▼

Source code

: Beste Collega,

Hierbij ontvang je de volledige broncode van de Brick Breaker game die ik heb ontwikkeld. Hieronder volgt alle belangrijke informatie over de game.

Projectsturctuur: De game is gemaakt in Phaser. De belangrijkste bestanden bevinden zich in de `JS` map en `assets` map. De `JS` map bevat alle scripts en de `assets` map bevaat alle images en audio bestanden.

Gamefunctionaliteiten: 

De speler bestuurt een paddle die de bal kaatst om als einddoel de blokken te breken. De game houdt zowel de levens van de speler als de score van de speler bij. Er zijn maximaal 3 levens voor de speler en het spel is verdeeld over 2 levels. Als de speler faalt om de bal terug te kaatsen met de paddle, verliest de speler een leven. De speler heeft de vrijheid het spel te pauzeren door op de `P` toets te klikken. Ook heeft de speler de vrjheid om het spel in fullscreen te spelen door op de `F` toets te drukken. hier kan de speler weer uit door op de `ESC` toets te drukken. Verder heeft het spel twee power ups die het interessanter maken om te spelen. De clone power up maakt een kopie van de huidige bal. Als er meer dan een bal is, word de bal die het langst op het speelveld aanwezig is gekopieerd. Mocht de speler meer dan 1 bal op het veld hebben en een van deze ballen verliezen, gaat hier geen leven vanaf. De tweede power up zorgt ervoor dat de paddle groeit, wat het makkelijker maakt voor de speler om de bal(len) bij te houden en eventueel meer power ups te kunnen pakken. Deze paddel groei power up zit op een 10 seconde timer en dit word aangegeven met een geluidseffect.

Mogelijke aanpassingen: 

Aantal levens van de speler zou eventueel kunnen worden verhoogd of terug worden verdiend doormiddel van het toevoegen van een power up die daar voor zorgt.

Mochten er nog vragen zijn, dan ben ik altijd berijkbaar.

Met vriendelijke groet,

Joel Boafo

▲

Exercise objective: Lay out every line of the material above as a JSON list of strings, one string per line, and leave out the blank lines.

Exercise answer:
[
  "Source code",
  ": Beste Collega,",
  "Hierbij ontvang je de volledige broncode van de Brick Breaker game die ik heb ontwikkeld. Hieronder volgt alle belangrijke informatie over de game.",
  "Projectsturctuur: De game is gemaakt in Phaser. De belangrijkste bestanden bevinden zich in de `JS` map en `assets` map. De `JS` map bevat alle scripts en de `assets` map bevaat alle images en audio bestanden.",
  "Gamefunctionaliteiten: ",
  "De speler bestuurt een paddle die de bal kaatst om als einddoel de blokken te breken. De game houdt zowel de levens van de speler als de score van de speler bij. Er zijn maximaal 3 levens voor de speler en het spel is verdeeld over 2 levels. Als de speler faalt om de bal terug te kaatsen met de paddle, verliest de speler een leven. De speler heeft de vrijheid het spel te pauzeren door op de `P` toets te klikken. Ook heeft de speler de vrjheid om het spel in fullscreen te spelen door op de `F` toets te drukken. hier kan de speler weer uit door op de `ESC` toets te drukken. Verder heeft het spel twee power ups die het interessanter maken om te spelen. De clone power up maakt een kopie van de huidige bal. Als er meer dan een bal is, word de bal die het langst op het speelveld aanwezig is gekopieerd. Mocht de speler meer dan 1 bal op het veld hebben en een van deze ballen verliezen, gaat hier geen leven vanaf. De tweede power up zorgt ervoor dat de paddle groeit, wat het makkelijker maakt voor de speler om de bal(len) bij te houden en eventueel meer power ups te kunnen pakken. Deze paddel groei power up zit op een 10 seconde timer en dit word aangegeven met een geluidseffect.",
  "Mogelijke aanpassingen: ",
  "Aantal levens van de speler zou eventueel kunnen worden verhoogd of terug worden verdiend doormiddel van het toevoegen van een power up die daar voor zorgt.",
  "Mochten er nog vragen zijn, dan ben ik altijd berijkbaar.",
  "Met vriendelijke groet,",
  "Joel Boafo"
]